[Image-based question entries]
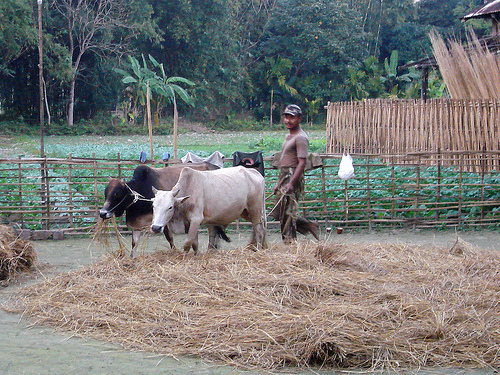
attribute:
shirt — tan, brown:
[275, 133, 308, 166]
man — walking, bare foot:
[274, 102, 322, 243]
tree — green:
[54, 0, 131, 126]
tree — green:
[260, 55, 293, 127]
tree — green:
[174, 0, 229, 124]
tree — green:
[1, 1, 74, 124]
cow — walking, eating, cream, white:
[149, 166, 268, 253]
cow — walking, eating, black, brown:
[98, 165, 208, 257]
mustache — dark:
[284, 121, 293, 127]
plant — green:
[365, 188, 391, 200]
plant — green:
[47, 182, 71, 190]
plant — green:
[77, 147, 105, 154]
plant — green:
[441, 170, 460, 178]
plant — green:
[417, 206, 439, 216]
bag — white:
[337, 151, 355, 181]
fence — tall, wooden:
[0, 149, 498, 225]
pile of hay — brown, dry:
[14, 239, 499, 372]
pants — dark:
[275, 166, 309, 243]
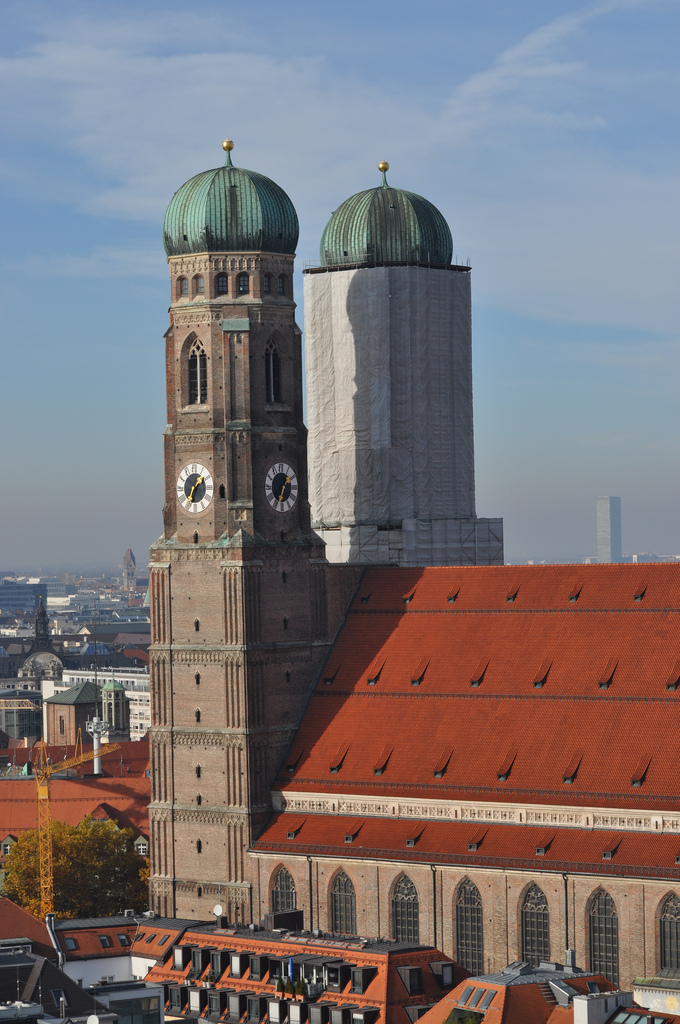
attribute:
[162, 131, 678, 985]
building — tall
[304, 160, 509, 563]
building — tall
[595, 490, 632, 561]
building — tall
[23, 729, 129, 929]
crane — large, yellow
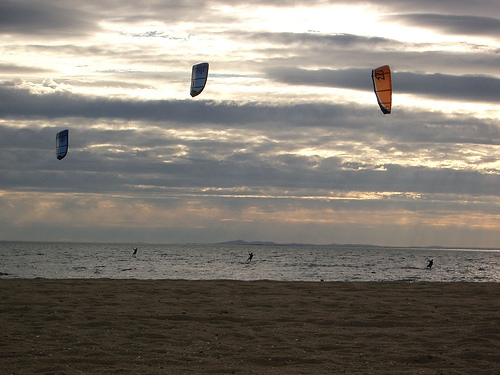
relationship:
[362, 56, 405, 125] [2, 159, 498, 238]
kite in sky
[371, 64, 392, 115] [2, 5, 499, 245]
kite in sky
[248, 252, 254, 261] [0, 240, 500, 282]
figure in ocean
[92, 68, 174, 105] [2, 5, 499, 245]
light in sky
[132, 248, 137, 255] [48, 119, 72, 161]
figure with sail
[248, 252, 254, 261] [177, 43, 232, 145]
figure with sail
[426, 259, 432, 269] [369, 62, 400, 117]
figure with sail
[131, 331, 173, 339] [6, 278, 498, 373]
pit in sand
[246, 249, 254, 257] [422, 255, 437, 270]
arm of person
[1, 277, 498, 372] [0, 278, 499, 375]
footprints in sand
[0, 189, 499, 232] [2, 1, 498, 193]
orange light in clouds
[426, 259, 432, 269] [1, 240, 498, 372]
figure in ocean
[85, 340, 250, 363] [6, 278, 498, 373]
dots over sand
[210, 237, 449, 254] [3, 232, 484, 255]
land seen in distance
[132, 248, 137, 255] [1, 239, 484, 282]
figure kitesurfing in water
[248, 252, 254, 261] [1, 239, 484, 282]
figure kitesurfing in water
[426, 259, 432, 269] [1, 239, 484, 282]
figure kitesurfing in water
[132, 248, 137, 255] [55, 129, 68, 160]
figure controlling kite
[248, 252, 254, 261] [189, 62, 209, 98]
figure controlling kite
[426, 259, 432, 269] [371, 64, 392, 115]
figure controlling kite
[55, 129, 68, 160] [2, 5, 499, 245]
kite flying in sky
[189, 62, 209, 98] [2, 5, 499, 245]
kite flying in sky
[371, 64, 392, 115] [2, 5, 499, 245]
kite flying in sky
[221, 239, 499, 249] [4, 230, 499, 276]
land popping up near horizon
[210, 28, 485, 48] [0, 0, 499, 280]
cloud hanging in sky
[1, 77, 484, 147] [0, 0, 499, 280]
cloud hanging in sky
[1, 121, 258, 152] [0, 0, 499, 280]
cloud hanging in sky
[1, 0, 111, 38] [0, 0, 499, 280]
cloud hanging in sky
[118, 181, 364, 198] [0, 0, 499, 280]
cloud hanging in sky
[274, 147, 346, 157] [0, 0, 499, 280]
sunlight peeking through sky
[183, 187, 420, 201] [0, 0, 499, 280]
sunlight peeking through sky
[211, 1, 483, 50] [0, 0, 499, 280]
sunlight peeking through sky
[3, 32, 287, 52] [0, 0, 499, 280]
sunlight peeking through sky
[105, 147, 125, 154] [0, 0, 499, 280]
sunlight peeking through sky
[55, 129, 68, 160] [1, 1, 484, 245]
kite flying in air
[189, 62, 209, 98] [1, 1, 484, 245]
kite flying in air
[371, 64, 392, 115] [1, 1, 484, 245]
kite flying in air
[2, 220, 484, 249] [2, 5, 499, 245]
streak appearing in sky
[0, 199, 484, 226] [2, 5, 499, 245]
streak appearing in sky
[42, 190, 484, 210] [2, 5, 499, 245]
streak appearing in sky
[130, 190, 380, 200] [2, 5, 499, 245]
streak appearing in sky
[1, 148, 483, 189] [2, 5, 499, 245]
streak appearing in sky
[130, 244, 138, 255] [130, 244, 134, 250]
figure lifting arm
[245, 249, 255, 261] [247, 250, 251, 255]
figure lifting arm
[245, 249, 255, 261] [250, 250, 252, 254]
figure lifting arm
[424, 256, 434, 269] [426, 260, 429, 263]
figure lifting arm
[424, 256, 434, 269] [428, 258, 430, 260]
figure lifting arm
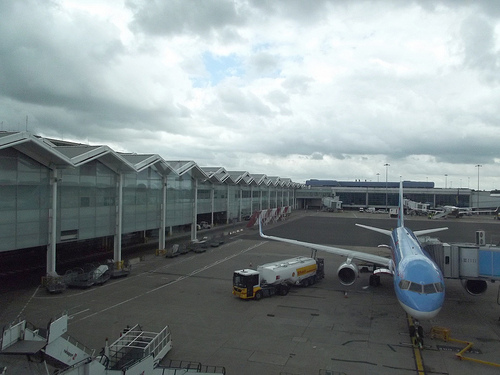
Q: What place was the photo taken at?
A: It was taken at the airport.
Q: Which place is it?
A: It is an airport.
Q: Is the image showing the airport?
A: Yes, it is showing the airport.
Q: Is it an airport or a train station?
A: It is an airport.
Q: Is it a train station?
A: No, it is an airport.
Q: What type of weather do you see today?
A: It is cloudy.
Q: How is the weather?
A: It is cloudy.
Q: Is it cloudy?
A: Yes, it is cloudy.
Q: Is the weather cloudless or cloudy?
A: It is cloudy.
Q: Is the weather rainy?
A: No, it is cloudy.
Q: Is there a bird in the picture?
A: No, there are no birds.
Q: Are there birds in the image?
A: No, there are no birds.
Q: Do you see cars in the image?
A: No, there are no cars.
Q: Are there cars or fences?
A: No, there are no cars or fences.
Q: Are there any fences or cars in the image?
A: No, there are no cars or fences.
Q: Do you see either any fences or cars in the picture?
A: No, there are no cars or fences.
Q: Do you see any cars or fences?
A: No, there are no cars or fences.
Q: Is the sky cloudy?
A: Yes, the sky is cloudy.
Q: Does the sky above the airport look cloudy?
A: Yes, the sky is cloudy.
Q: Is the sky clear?
A: No, the sky is cloudy.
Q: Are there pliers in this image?
A: No, there are no pliers.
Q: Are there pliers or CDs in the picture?
A: No, there are no pliers or cds.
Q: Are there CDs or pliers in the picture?
A: No, there are no pliers or cds.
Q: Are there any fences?
A: No, there are no fences.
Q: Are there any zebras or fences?
A: No, there are no fences or zebras.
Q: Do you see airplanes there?
A: Yes, there is an airplane.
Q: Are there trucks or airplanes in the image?
A: Yes, there is an airplane.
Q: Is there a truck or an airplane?
A: Yes, there is an airplane.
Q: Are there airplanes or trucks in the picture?
A: Yes, there is an airplane.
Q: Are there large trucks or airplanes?
A: Yes, there is a large airplane.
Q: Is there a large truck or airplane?
A: Yes, there is a large airplane.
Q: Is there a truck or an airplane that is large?
A: Yes, the airplane is large.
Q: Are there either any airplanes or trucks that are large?
A: Yes, the airplane is large.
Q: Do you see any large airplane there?
A: Yes, there is a large airplane.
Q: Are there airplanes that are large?
A: Yes, there is an airplane that is large.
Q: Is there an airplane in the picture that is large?
A: Yes, there is an airplane that is large.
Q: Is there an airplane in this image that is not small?
A: Yes, there is a large airplane.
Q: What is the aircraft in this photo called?
A: The aircraft is an airplane.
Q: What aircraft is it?
A: The aircraft is an airplane.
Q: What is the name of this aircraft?
A: This is an airplane.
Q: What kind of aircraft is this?
A: This is an airplane.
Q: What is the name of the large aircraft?
A: The aircraft is an airplane.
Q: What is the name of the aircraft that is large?
A: The aircraft is an airplane.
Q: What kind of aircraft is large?
A: The aircraft is an airplane.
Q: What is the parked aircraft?
A: The aircraft is an airplane.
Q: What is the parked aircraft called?
A: The aircraft is an airplane.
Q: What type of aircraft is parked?
A: The aircraft is an airplane.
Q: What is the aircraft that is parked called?
A: The aircraft is an airplane.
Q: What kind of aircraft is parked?
A: The aircraft is an airplane.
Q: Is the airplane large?
A: Yes, the airplane is large.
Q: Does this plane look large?
A: Yes, the plane is large.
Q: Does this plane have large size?
A: Yes, the plane is large.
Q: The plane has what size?
A: The plane is large.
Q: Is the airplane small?
A: No, the airplane is large.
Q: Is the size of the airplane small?
A: No, the airplane is large.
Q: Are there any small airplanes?
A: No, there is an airplane but it is large.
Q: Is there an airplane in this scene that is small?
A: No, there is an airplane but it is large.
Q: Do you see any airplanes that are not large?
A: No, there is an airplane but it is large.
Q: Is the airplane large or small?
A: The airplane is large.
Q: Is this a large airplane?
A: Yes, this is a large airplane.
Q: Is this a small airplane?
A: No, this is a large airplane.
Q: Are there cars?
A: No, there are no cars.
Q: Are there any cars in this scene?
A: No, there are no cars.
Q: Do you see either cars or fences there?
A: No, there are no cars or fences.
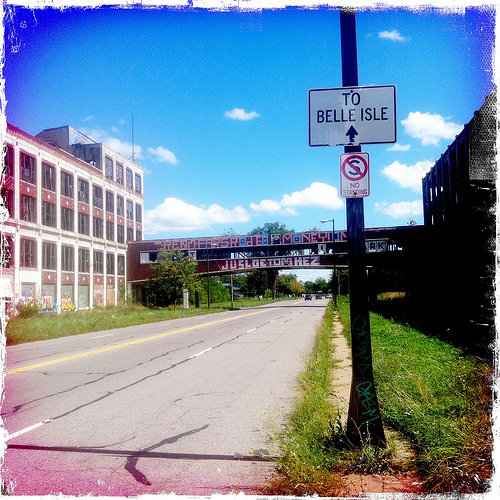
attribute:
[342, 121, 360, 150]
arrow — black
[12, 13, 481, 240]
sky — blue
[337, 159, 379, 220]
sign — red, white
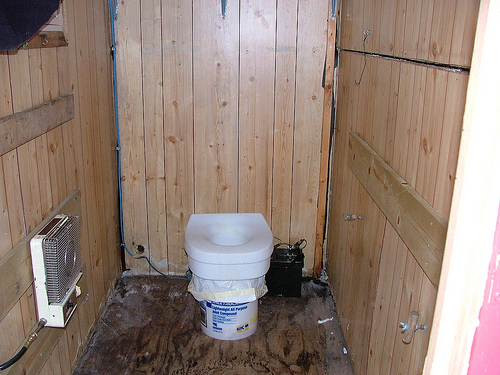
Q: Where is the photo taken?
A: Outhouse.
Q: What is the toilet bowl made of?
A: Bucket.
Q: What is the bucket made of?
A: Plastic.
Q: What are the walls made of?
A: Wood.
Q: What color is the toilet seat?
A: White.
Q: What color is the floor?
A: Brown.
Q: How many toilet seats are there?
A: One.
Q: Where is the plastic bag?
A: In the bucket.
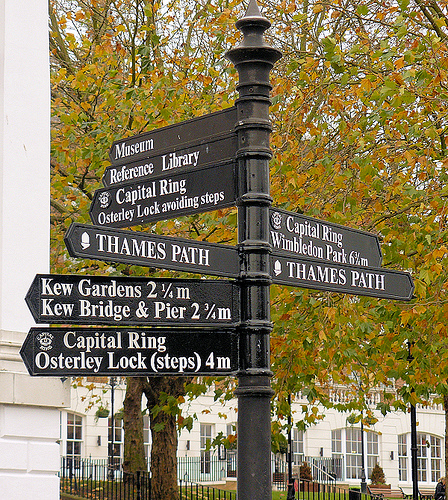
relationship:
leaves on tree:
[327, 88, 375, 162] [283, 12, 434, 400]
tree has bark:
[98, 156, 187, 492] [157, 447, 174, 471]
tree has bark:
[283, 12, 434, 400] [157, 447, 174, 471]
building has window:
[72, 373, 447, 491] [65, 411, 81, 469]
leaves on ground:
[76, 480, 112, 498] [79, 493, 369, 500]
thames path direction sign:
[275, 255, 410, 295] [69, 225, 237, 270]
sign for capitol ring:
[261, 206, 386, 264] [285, 221, 351, 244]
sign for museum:
[106, 110, 248, 142] [119, 140, 157, 146]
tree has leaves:
[283, 12, 434, 400] [327, 88, 375, 162]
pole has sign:
[227, 22, 274, 495] [261, 206, 386, 264]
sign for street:
[261, 206, 386, 264] [111, 496, 447, 499]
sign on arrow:
[106, 110, 248, 142] [108, 134, 161, 166]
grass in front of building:
[185, 480, 233, 492] [72, 373, 447, 491]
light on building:
[381, 445, 395, 463] [72, 373, 447, 491]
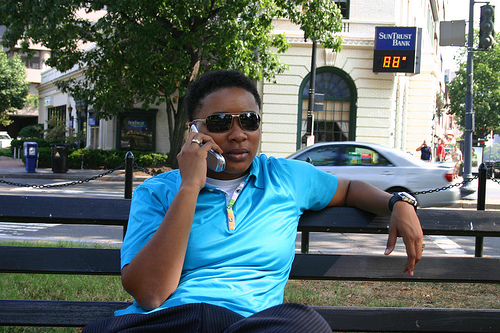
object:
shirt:
[113, 153, 337, 317]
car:
[267, 140, 458, 208]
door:
[290, 145, 339, 182]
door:
[338, 145, 402, 193]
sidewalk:
[0, 138, 499, 197]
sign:
[370, 25, 422, 76]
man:
[83, 67, 420, 331]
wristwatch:
[391, 187, 423, 208]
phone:
[188, 123, 226, 172]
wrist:
[378, 190, 415, 213]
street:
[0, 181, 499, 253]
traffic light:
[478, 35, 495, 50]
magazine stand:
[23, 141, 38, 172]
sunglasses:
[187, 110, 264, 133]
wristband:
[374, 182, 404, 217]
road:
[0, 159, 500, 258]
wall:
[251, 19, 297, 161]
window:
[296, 65, 357, 149]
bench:
[0, 195, 500, 333]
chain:
[1, 163, 123, 191]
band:
[388, 194, 402, 212]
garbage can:
[50, 143, 70, 173]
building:
[32, 0, 499, 169]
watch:
[387, 191, 419, 211]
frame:
[295, 65, 358, 153]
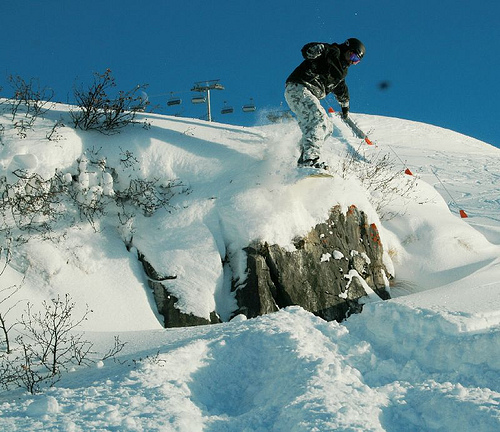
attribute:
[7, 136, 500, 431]
snow — on the ground, white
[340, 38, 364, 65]
helmet — black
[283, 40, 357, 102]
jacket — black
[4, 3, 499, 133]
top — blue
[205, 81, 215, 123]
pole — made of metal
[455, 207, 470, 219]
flag — orange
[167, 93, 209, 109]
empty — ski lift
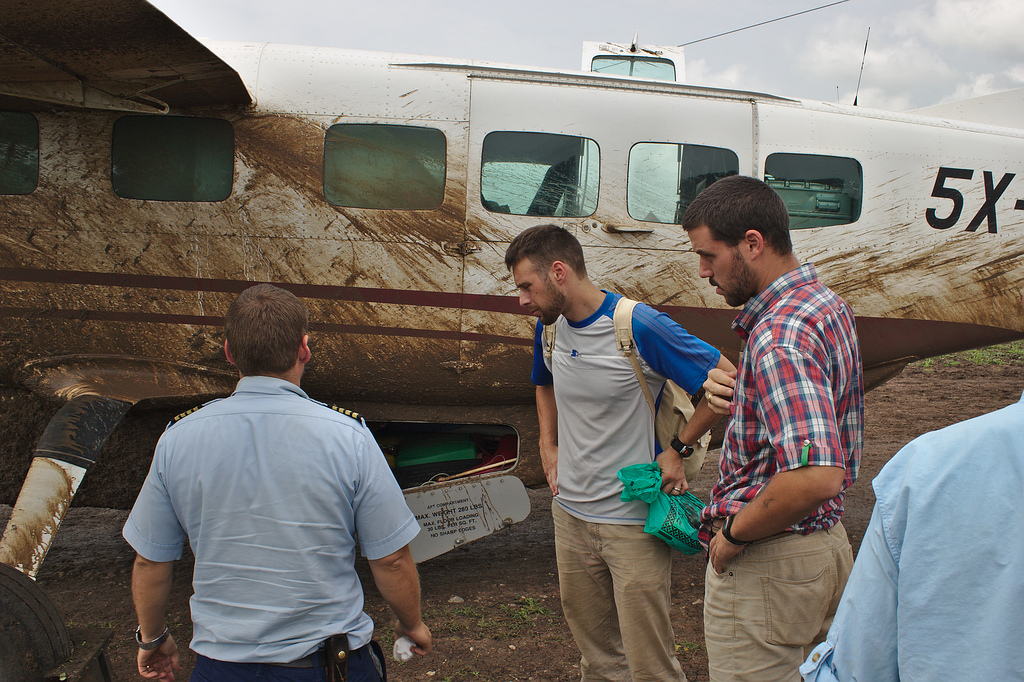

#### [Your task]
Express the lines above, starting at the beginning and ending at the line containing "light in sky", as a JSON list of strings, one string per line, with blank lines left out. Leave the pictures out of your answer.

#### [Solution for this task]
[
  "attribute:",
  "shirt — tan, brown:",
  "[275, 133, 308, 166]",
  "man — walking, bare foot:",
  "[274, 102, 322, 243]",
  "tree — green:",
  "[54, 0, 131, 126]",
  "tree — green:",
  "[260, 55, 293, 127]",
  "tree — green:",
  "[174, 0, 229, 124]",
  "tree — green:",
  "[1, 1, 74, 124]",
  "cow — walking, eating, cream, white:",
  "[149, 166, 268, 253]",
  "cow — walking, eating, black, brown:",
  "[98, 165, 208, 257]",
  "mustache — dark:",
  "[284, 121, 293, 127]",
  "plant — green:",
  "[365, 188, 391, 200]",
  "plant — green:",
  "[47, 182, 71, 190]",
  "plant — green:",
  "[77, 147, 105, 154]",
  "plant — green:",
  "[441, 170, 460, 178]",
  "plant — green:",
  "[417, 206, 439, 216]",
  "bag — white:",
  "[337, 151, 355, 181]",
  "fence — tall, wooden:",
  "[0, 149, 498, 225]",
  "pile of hay — brown, dry:",
  "[14, 239, 499, 372]",
  "pants — dark:",
  "[275, 166, 309, 243]",
  "attribute:",
  "[162, 131, 678, 985]",
  "building — tall",
  "[304, 160, 509, 563]",
  "building — tall",
  "[595, 490, 632, 561]",
  "building — tall",
  "[23, 729, 129, 929]",
  "crane — large, yellow",
  "relationship:",
  "[362, 56, 405, 125] [2, 159, 498, 238]",
  "kite in sky",
  "[371, 64, 392, 115] [2, 5, 499, 245]",
  "kite in sky",
  "[248, 252, 254, 261] [0, 240, 500, 282]",
  "figure in ocean",
  "[92, 68, 174, 105] [2, 5, 499, 245]",
  "light in sky"
]